Since the 2018 ruling Martin v. Boise, the law regarding homelessness and city ordinances prohibiting camping on public lands has been unsettled.
The 9th Circuit Court of Appeals ruled in Boise that governments cannot criminalize normal human activities, which includes sleeping in public spaces under the 8th Amendment’s prohibition of “cruel and unusual punishment.”
Specifically, the decision determined that towns and cities cannot enforce anti-camping ordinances if they do not have enough homeless shelter beds available for their homeless population, but it also did not mean that a city could not enforce any restrictions on camping on public property. Instead, it left the definition nebulous and did not decide whether it would be legal to limit on which public properties or during what hours camping or sleeping could be banned.
Boise only applied to the western states in the 9th Circuit’s district, which includes Arizona. The U.S. Supreme Court declined to take up an appeal, letting the circuit ruling stand.
Last week, however, the Supreme Court took up a similar 9th Circuit case involving Grants Pass, Ore., which has a homeless population about the same size as that in Boise, despite the city being six times smaller and imposing stiffer penalties for violations of its anti-camping ordinance.
Audio of Oral Argument in City of Grants Pass, Oregon v. Johnson
The town impose a $295 fine for camping in public, increasing to over $500 if unpaid. After two citations, police ban individuals from city property, resulting in a possible conviction for trespassing, which can lead to 30 days in jail and another $1,250 fine.
Based on oral arguments it’s not entirely clear what the higher court may do. According to Amy Howe, writing for SCOTUSblog, the Supreme Court justices were divided on the merits and both the city and the challengers — three homeless residents — had no easy solution.
Grants Pass fines people who are homeless if they use blankets, pillows or cardboard boxes while sleeping within city limits. Lawyers for the city argued the ban applies to everyone, while the challengers argued city ordinances make it a crime to be homeless, violating the 8th Amendment.
Transcript of Oral Argument in City of Grants Pass, Oregon v. Johnson
City-of-Grants-Pass-Oregon-v-JohnsonJustice Brett Kavanaugh asked how reversing Boise and allowing bans would address homelessness, especially if a city still lacked shelter beds, a question to which the city’s attorney didn’t have an answer.
The challengers’ attorney argued that Grants Pass defines a “campsite” as anywhere a homeless person is, meaning they face fines and jail time regardless of where they are on public property.

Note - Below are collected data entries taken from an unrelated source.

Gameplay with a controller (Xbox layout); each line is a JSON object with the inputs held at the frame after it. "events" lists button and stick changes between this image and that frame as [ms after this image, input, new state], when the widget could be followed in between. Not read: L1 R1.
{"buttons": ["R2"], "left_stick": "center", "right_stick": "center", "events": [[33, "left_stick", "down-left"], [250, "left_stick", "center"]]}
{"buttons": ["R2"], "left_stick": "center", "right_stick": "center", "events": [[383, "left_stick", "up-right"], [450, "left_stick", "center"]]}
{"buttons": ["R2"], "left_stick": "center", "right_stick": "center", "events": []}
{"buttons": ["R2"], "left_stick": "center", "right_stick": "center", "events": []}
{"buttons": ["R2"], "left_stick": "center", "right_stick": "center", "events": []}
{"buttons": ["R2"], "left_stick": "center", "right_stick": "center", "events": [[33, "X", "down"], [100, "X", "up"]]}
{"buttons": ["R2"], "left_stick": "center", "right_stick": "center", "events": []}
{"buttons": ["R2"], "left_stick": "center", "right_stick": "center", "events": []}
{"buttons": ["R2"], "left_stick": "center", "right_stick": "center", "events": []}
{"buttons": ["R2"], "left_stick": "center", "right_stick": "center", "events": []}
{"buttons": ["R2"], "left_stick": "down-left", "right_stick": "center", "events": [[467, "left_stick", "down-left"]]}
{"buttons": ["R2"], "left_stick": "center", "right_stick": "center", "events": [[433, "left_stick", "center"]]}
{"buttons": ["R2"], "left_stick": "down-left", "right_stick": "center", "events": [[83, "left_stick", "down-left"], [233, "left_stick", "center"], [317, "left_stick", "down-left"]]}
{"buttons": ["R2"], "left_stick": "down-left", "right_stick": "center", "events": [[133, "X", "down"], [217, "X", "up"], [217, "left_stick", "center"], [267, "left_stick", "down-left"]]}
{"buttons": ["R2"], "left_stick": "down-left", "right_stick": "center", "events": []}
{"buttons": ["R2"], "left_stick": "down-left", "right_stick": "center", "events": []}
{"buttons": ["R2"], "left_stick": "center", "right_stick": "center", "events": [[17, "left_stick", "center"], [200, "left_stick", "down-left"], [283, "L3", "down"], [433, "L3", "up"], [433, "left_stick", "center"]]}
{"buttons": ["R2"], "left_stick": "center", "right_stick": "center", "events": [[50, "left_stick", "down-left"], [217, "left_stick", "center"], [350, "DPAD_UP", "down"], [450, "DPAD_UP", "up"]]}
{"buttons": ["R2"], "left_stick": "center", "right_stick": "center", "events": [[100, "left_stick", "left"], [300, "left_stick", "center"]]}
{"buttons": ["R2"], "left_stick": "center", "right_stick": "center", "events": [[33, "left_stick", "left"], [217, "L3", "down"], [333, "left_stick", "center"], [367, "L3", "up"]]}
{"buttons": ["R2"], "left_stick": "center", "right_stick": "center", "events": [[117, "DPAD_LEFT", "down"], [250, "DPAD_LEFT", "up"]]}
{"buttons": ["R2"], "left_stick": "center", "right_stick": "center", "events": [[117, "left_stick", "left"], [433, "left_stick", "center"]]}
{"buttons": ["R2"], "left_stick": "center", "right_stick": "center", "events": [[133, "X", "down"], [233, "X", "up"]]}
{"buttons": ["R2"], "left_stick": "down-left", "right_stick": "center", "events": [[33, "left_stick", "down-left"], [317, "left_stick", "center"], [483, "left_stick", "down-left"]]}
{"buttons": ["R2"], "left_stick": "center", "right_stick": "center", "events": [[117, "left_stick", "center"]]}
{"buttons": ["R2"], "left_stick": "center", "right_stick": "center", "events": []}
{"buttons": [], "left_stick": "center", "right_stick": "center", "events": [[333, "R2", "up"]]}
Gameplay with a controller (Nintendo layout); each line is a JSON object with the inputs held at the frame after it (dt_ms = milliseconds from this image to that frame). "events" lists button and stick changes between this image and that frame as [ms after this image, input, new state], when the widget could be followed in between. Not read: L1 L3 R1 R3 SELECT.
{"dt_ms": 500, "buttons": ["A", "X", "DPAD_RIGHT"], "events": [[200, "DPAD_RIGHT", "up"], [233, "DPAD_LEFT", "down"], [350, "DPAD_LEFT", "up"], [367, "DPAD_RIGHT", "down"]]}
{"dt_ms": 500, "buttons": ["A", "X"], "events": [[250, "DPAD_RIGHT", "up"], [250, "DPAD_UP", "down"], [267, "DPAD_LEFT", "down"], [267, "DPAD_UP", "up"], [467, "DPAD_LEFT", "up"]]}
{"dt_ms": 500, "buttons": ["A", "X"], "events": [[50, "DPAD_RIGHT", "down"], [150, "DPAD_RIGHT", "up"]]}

Key to the challengers’ argument was the 1962 Robinson v. California ruling, which held that California violated the 8th Amendment by making it a crime just to be a drug addict, even if that person had never used drugs in the state. Justices Sonia Sotomayor, Elena Kagan and Ketanji Brown Jackson seemed separately swayed, Howe wrote.
Jackson also noted that Oregon state law mirrors the Boise ruling, prohibiting Grants Pass from banning camping if state law is enforced in the city.
But status and conduct are different, and Chief Justice John Roberts noted that homelessness is not a status, but a condition that can be remedied by finding housing. Justice Samuel Alito observed that while status and conduct differ when it comes to homelessness, conduct and status are linked — finding a shelter bed for a night doesn’t change one’s status as a homeless person.
The justices asked about how affirming or overturning Boise would apply to stealing food, urinating or defecating in public; if Grants Pass could ban camping if a nearby town had a shelter; how police officers implement the ban and take homeless people to that shelter; and what would happen if a homeless person had a pet, but the shelter didn’t allow pets. Simply banning homeless people from camping and jailing or fining them doesn’t take any homeless people off the street or provide a pathway toward permanent housing.
Unlike other cases, in which the oral arguments shed light on how the court may ultimately rule, it’s not clear in this situation how the justices will ultimately decide the case. Without more homeless shelters, transitional and permanent housing the case will only address the symptoms of homelessness, not the causes or possible solutions.
The ruling will likely be issued near the end of the judicial term this summer.